I have been learning about homotopy type theory this summer. I am not a homotopy theorist but I am more comfortable with homotopy theory than I am with type theory, so the way I rationalize many of the constructions used is by thinking in terms of homotopy theory. For example, when someone says type, i think homotopy type of a space. When someone says type family, I think of the family of fibers of some fibration. $ \Sigma $ types are total spaces and dependent function types are sections of a fibration.

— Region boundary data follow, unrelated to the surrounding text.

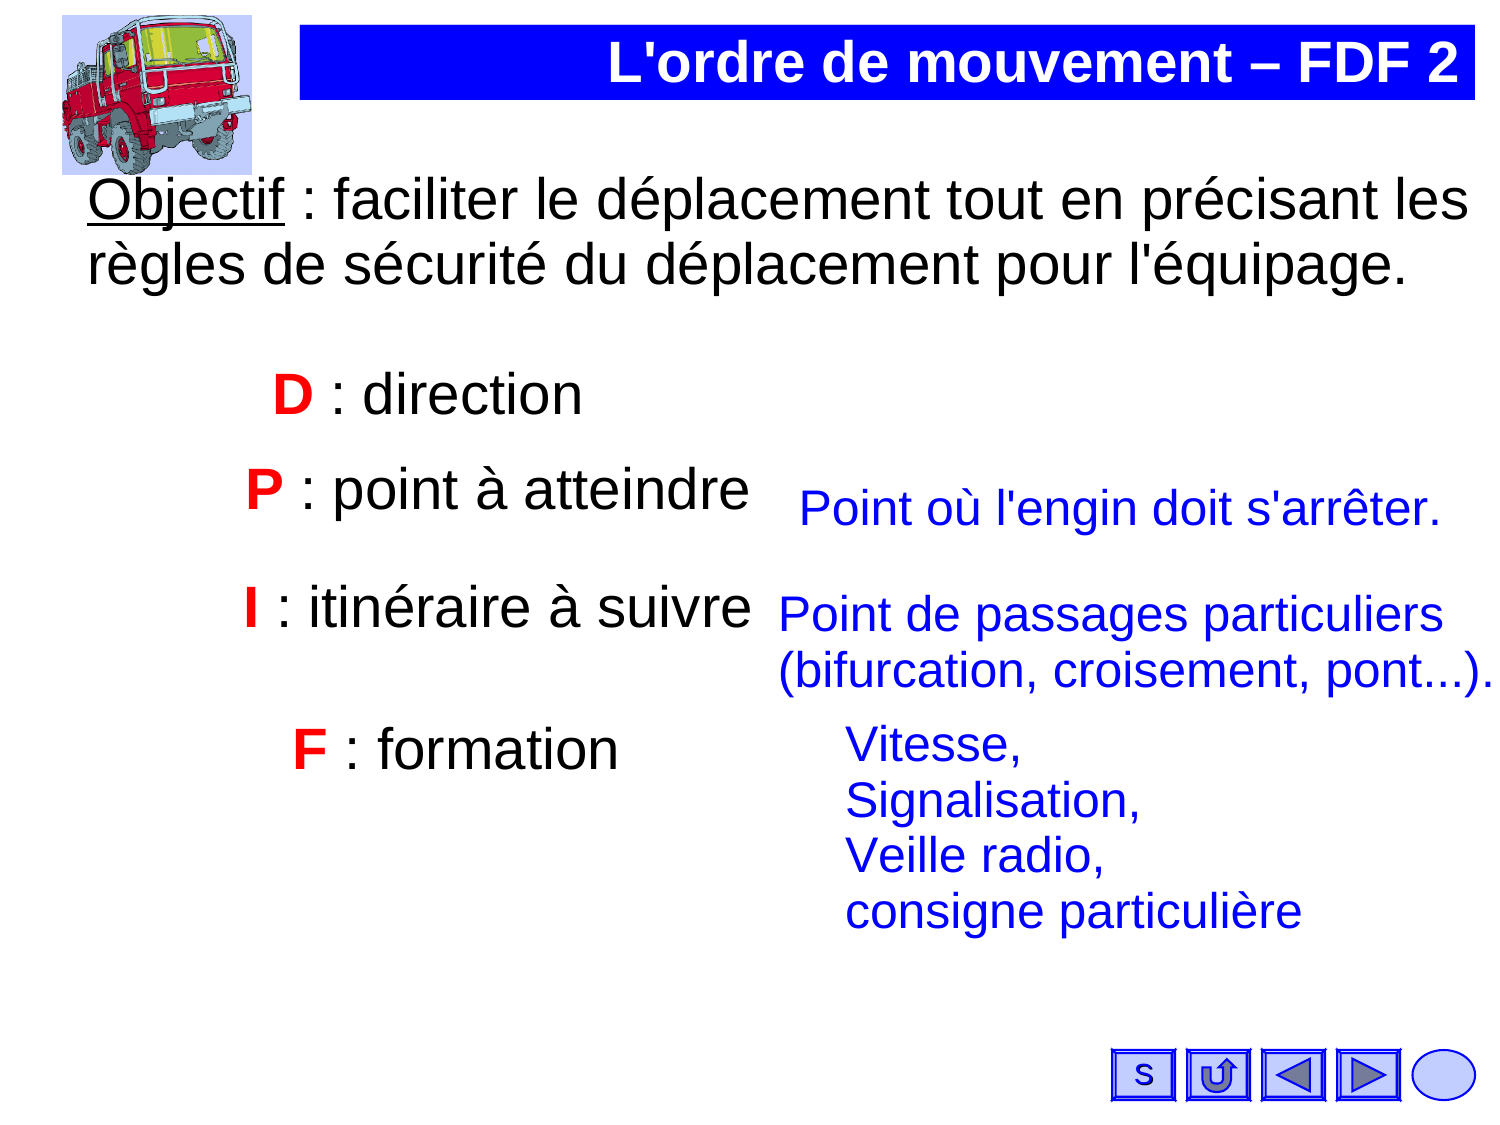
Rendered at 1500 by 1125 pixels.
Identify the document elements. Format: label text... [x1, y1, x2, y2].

text_box L'ordre de mouvement – FDF 2 [299, 24, 1475, 100]
text_box [1412, 1050, 1476, 1101]
text_box P : point à atteindre [230, 448, 767, 530]
text_box Point de passages particuliers (bifurcation, croisement, pont...). [763, 578, 1500, 706]
text_box D : direction [257, 354, 599, 435]
text_box Vitesse, Signalisation, Veille radio, consigne particulière [830, 708, 1318, 948]
text_box Objectif : faciliter le déplacement tout en précisant les règles de sécurité du déplacement pour l'équipage. [72, 159, 1500, 305]
text_box I : itinéraire à suivre [228, 566, 769, 648]
text_box Point où l'engin doit s'arrêter. [783, 472, 1458, 544]
text_box F : formation [278, 708, 636, 790]
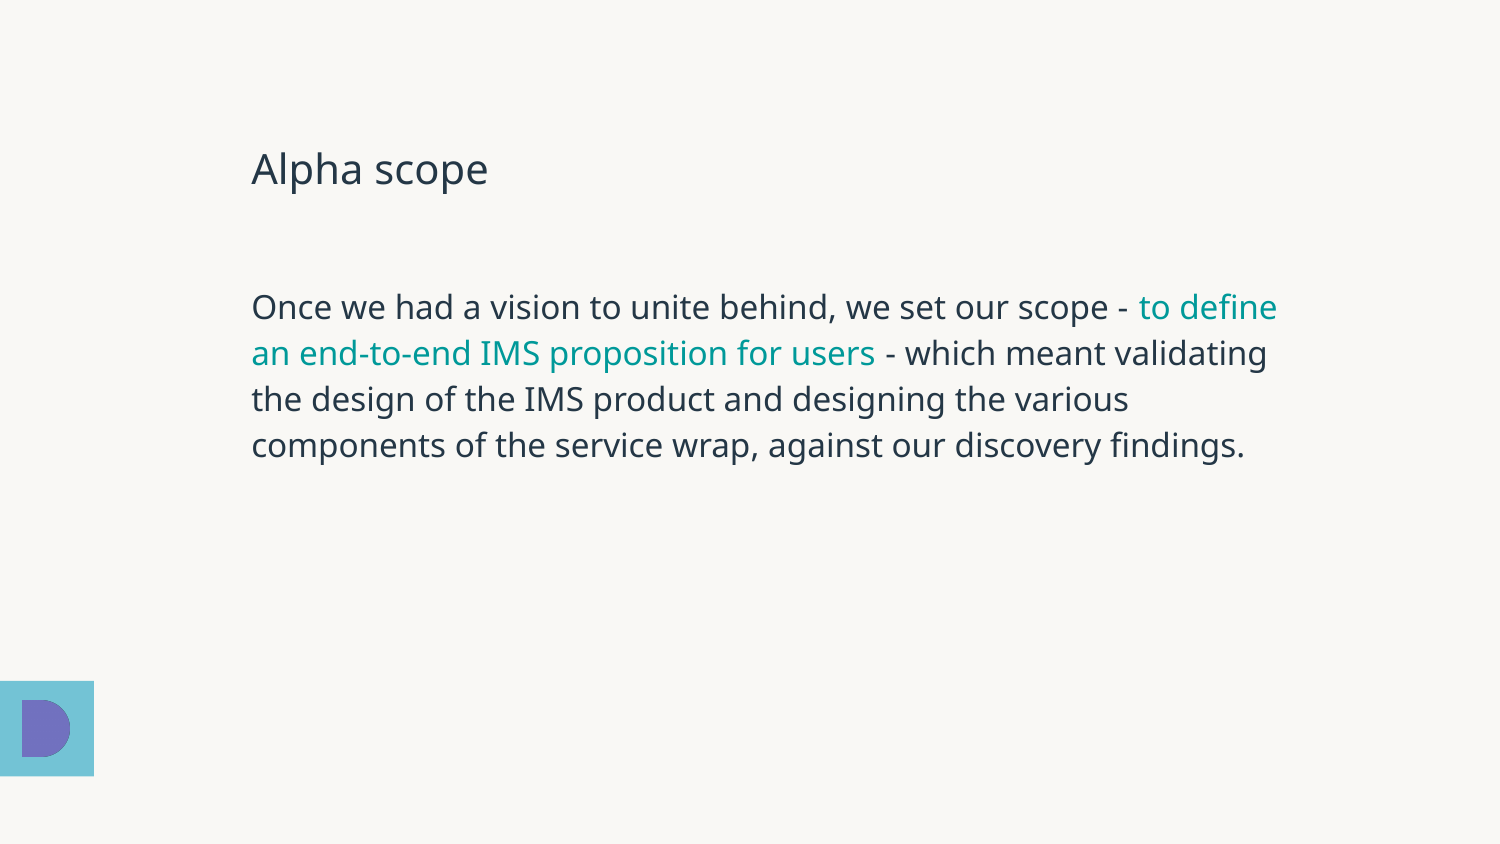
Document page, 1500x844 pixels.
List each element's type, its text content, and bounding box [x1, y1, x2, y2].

picture [22, 700, 70, 757]
title Alpha scope [236, 118, 1329, 238]
list Once we had a vision to unite behind, we set our scope - to define an end-to-end IMS proposition for users - which meant validating the design of the IMS product and designing the various components of the service wrap, against our discovery findings. [236, 265, 1329, 681]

Things like path induction and function extensionality are easy to understand from this perspective.

One thing that I have never really understood is how to think about the universe $ \mathcal{U} $. It is a type, so it should be the homotopy type of some space? Assuming this, the univalence axiom says that there is one path component for every homotopy type. Moreover, we have some sort of universal fibration $$ \Sigma_{A : \mathcal{U}} A \to \mathcal{U} $$ and the fiber over the path component corresponding to the homotopy type $A$ has homotopy type $A$. I have read things like "Morally, $\mathcal{U}$ is an object classifier" and "$\Sigma_{A : \mathcal{U}} A \to \mathcal{U} $ behaves like a universal fibration", but i dont really know how to make intuitive sense of these statements.

Questions:How should I be thinking about the universe $ \mathcal{U}$? Is it the homotopy type of some huge space (ignoring set theoretic problems?) What does it mean to say $ \mathcal{U}$ behaves like an object classifier? What does it mean to say $\Sigma_{A : \mathcal{U}} A \to \mathcal{U}$ is a universal fibration?